**ACTIVITY**
Show each line of the records below that contains the word "first".

**EXERCISE DATA**

____

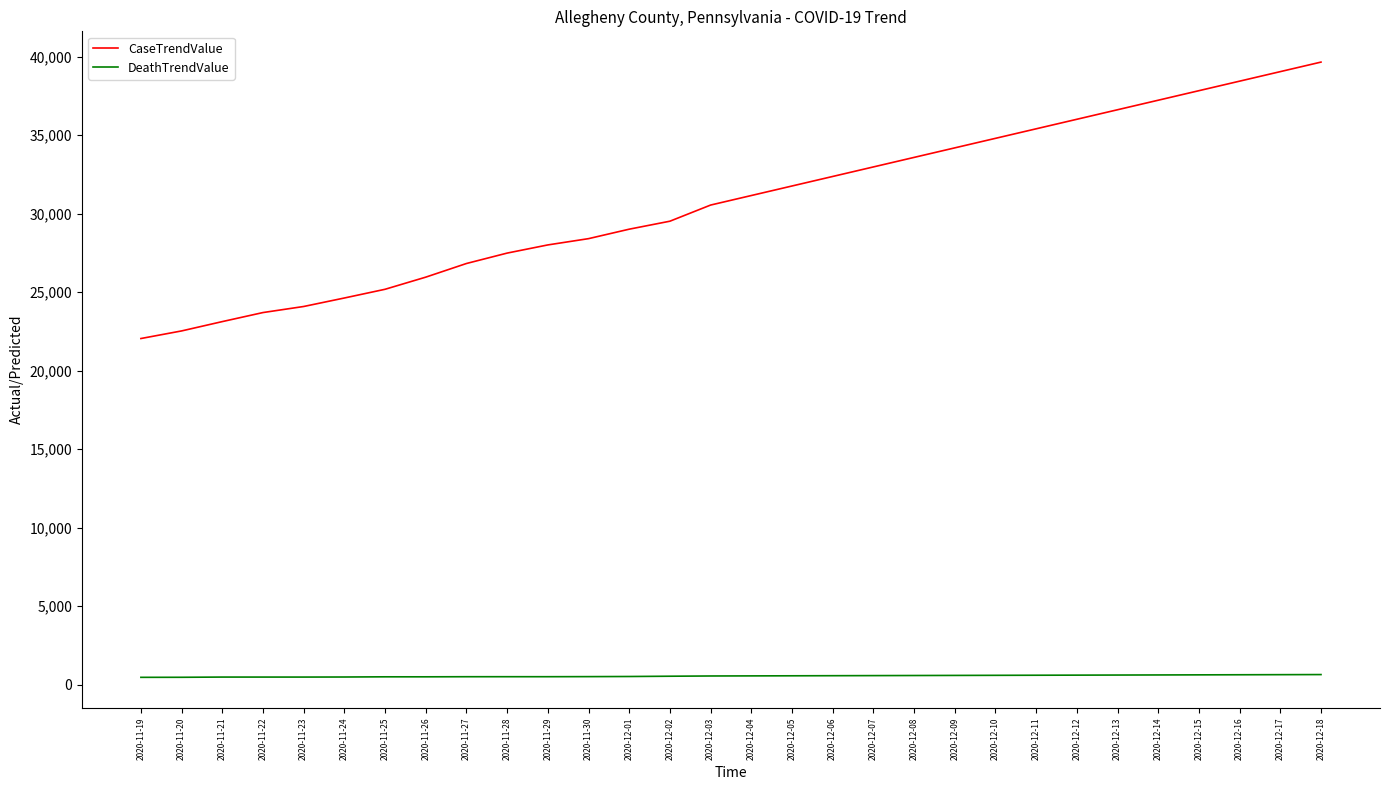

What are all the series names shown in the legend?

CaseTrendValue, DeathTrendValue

____

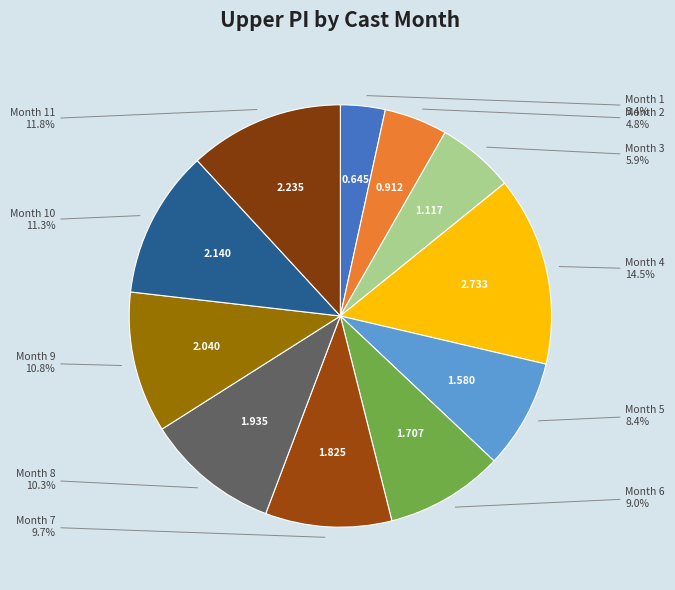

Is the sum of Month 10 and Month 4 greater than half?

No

____

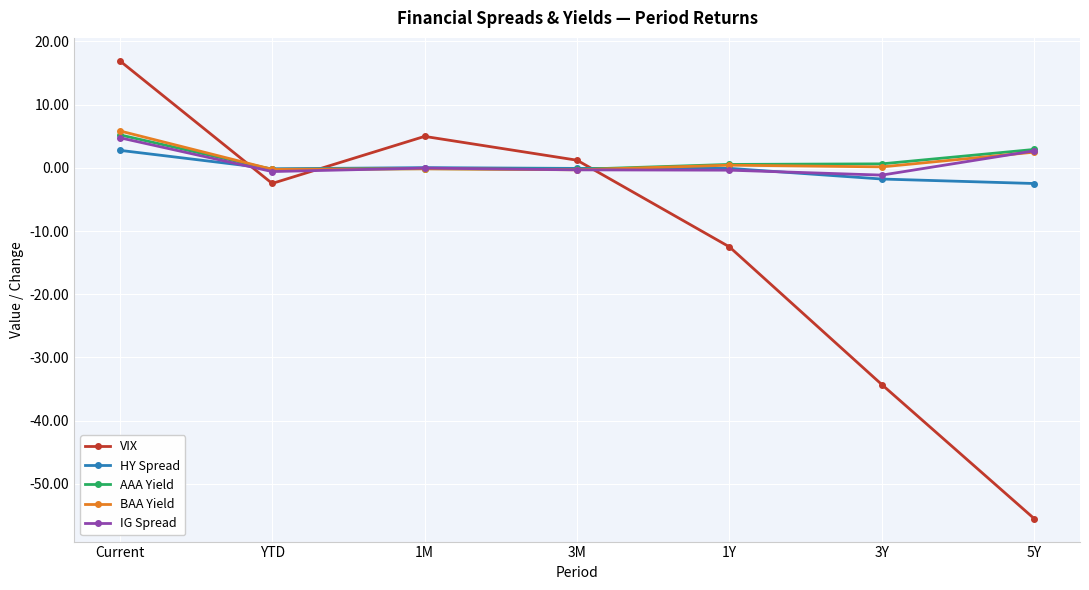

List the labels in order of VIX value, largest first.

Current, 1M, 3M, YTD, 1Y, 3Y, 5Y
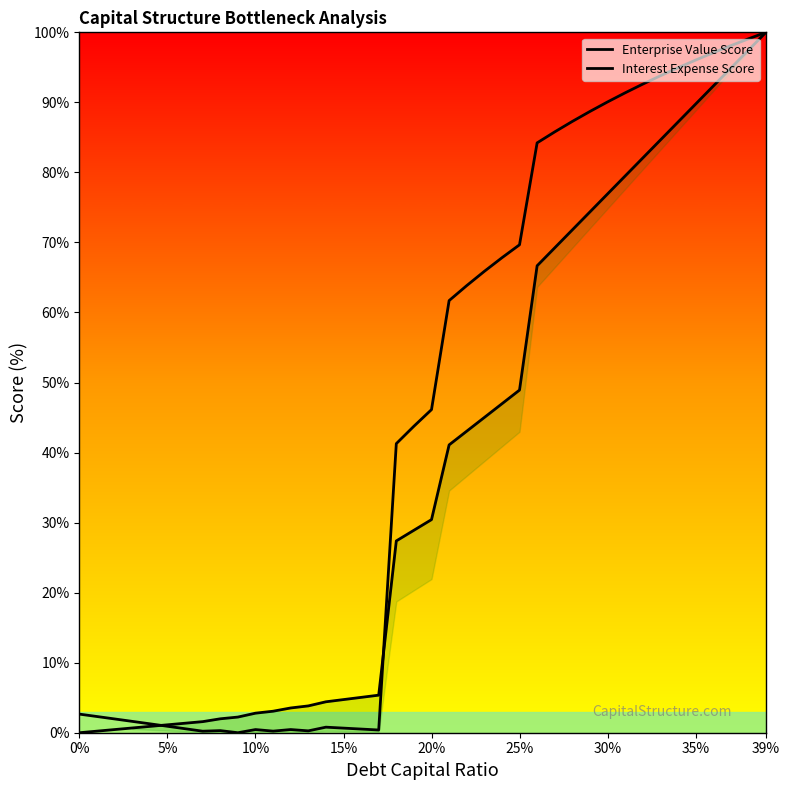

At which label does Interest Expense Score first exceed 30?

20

____

**SOLUTION FOR THIS TASK**
List the labels in order of VIX value, largest first.
At which label does Interest Expense Score first exceed 30?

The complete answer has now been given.